Tests dated the bone to between the 7th and 3rd centuries BC, he said.

The cat bone dated from the same period and was also mummified. They also found pollen of pines, probably from resin used in Egyptian embalming.

But they were unable to extract DNA from the remains, meaning they could not identify the sex of the mummy.

Sniffing around

During the research perfumers were called upon by the scientists.

The researchers had them sniff the remains, using their exceptional olfactory senses “so they could identify the smells, the vegetable matter in the embalming and guide our research”, Charlier said.

The study does not invalidate the existence of Joan of Arc, whose brief life, trial and death in fact is one of the most well-documented episodes in medieval history and remains a subject of scholarly debate.

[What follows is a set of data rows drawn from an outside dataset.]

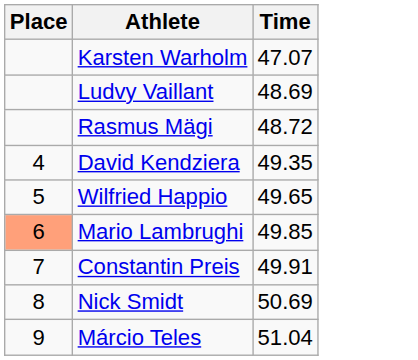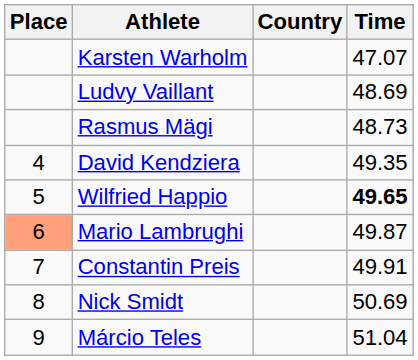+ column: Country
Rasmus Mägi | Time: 48.72 -> 48.73
Wilfried Happio | Time: normal -> bold
Mario Lambrughi | Time: 49.85 -> 49.87
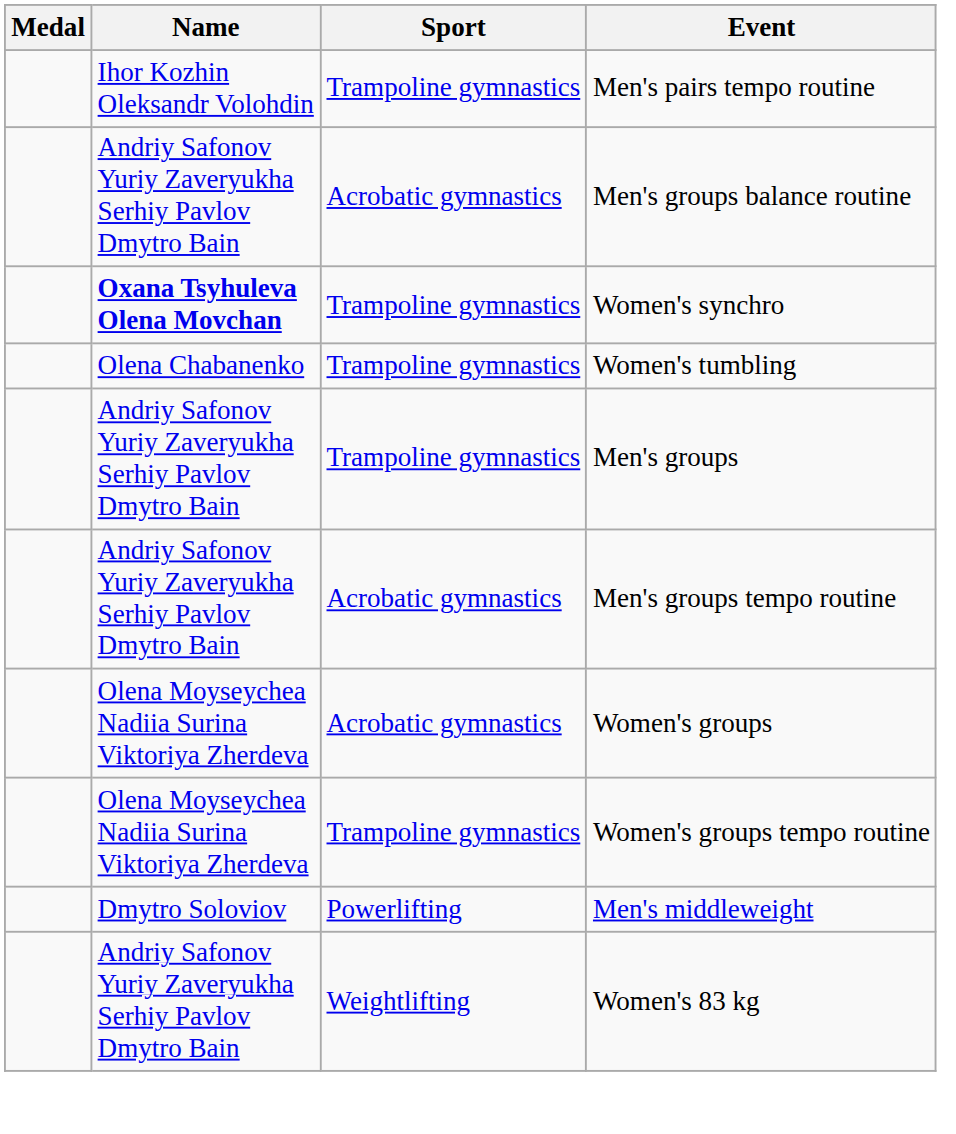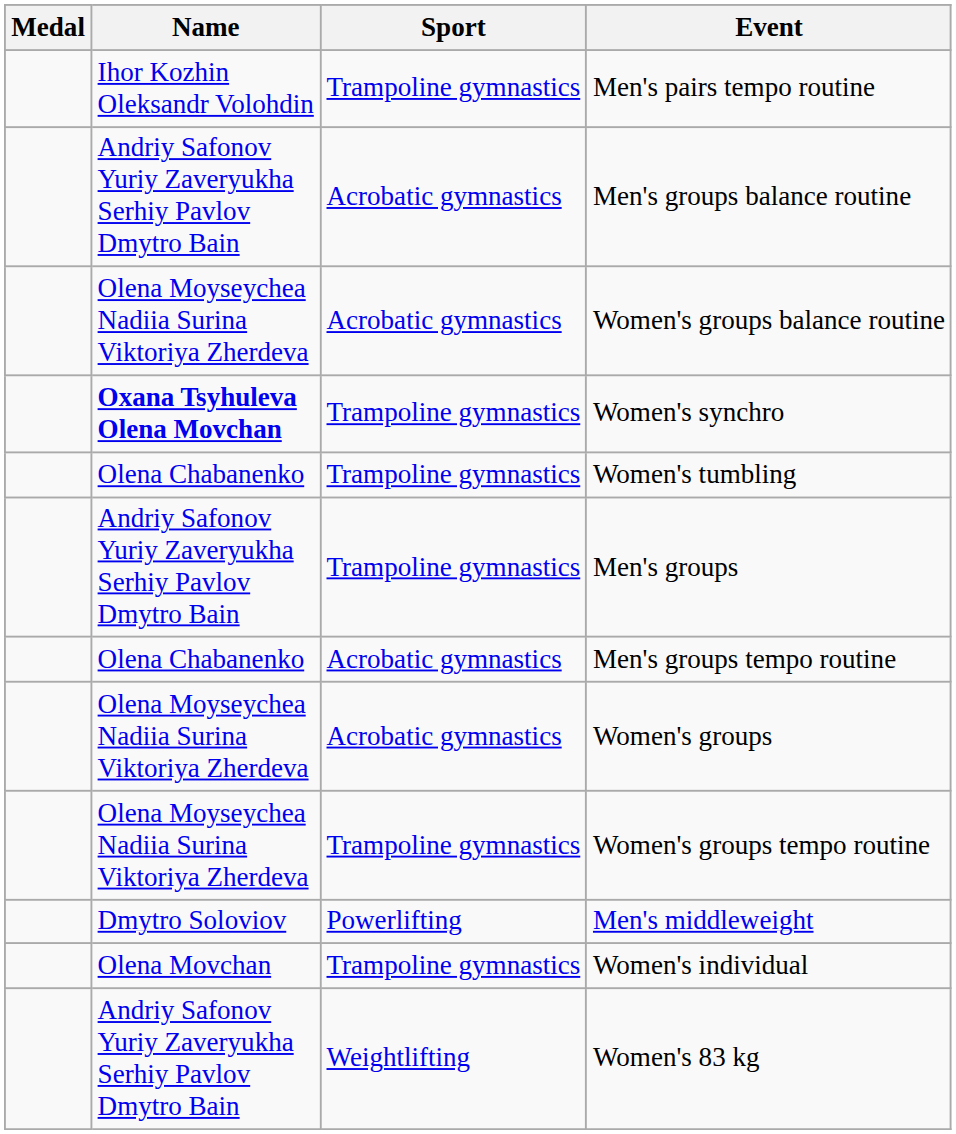+ row: Olena Moyseychea Nadiia Surina Viktoriya Zherdeva | Acrobatic gymnastics | Women's groups balance routine
Men's groups tempo routine | Name: Andriy Safonov Yuriy Zaveryukha Serhiy Pavlov Dmytro Bain -> Olena Chabanenko
+ row: Olena Movchan | Trampoline gymnastics | Women's individual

Initially a figurehead who revealed herself as a true military leader, Joan led the French armies in lifting the English siege of Orleans in 1429, the first of a chain of swift victories that ended with the coronation of Charles VII.

Wounded in the battle for Paris, she was captured and sold to the English, to be convicted of heresy and burned at the stake.

The body was ordered to be burned twice more, and the ashes cast into the River Seine, in order to prevent any relics being seized.